Brief ▸ Write out every line below that includes the word "Python".

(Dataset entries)
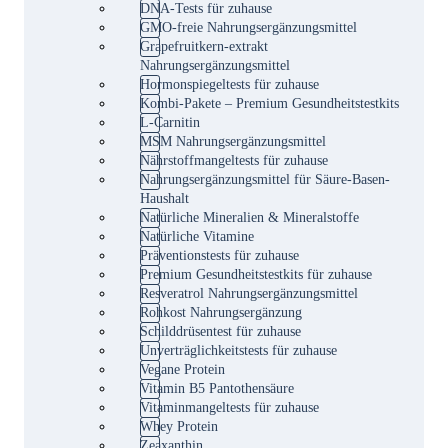
DNA-Tests für zuhause
GMO-freie Nahrungsergänzungsmittel
Grapefruitkern-extrakt
Nahrungsergänzungsmittel
Hormonspiegeltests für zuhause
Kombi-Pakete – Premium Gesundheitstestkits
L-Carnitin
MSM Nahrungsergänzungsmittel
Nährstoffmangeltests für zuhause
Nahrungsergänzungsmittel für Säure-Basen-
Haushalt
Natürliche Mineralien & Mineralstoffe
Natürliche Vitamine
Präventionstests für zuhause
Premium Gesundheitstestkits für zuhause
Resveratrol Nahrungsergänzungsmittel
Rohkost Nahrungsergänzung
Schilddrüsentest für zuhause
Unverträglichkeitstests für zuhause
Vegane Protein
Vitamin B5 Pantothensäure
Vitaminmangeltests für zuhause
Whey Protein
Zeaxanthin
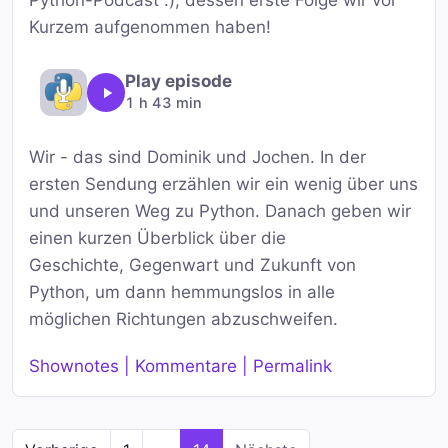
Python-Podcast :), dessen erste Folge wir vor
Kurzem aufgenommen haben!
Play episode
1 h 43 min
Wir - das sind Dominik und Jochen. In der
ersten Sendung erzählen wir ein wenig über uns
und unseren Weg zu Python. Danach geben wir
einen kurzen Überblick über die
Geschichte, Gegenwart und Zukunft von
Python, um dann hemmungslos in alle
möglichen Richtungen abzuschweifen.
Shownotes | Kommentare | Permalink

Exercise response ▸
Python-Podcast :), dessen erste Folge wir vor
und unseren Weg zu Python. Danach geben wir
Python, um dann hemmungslos in alle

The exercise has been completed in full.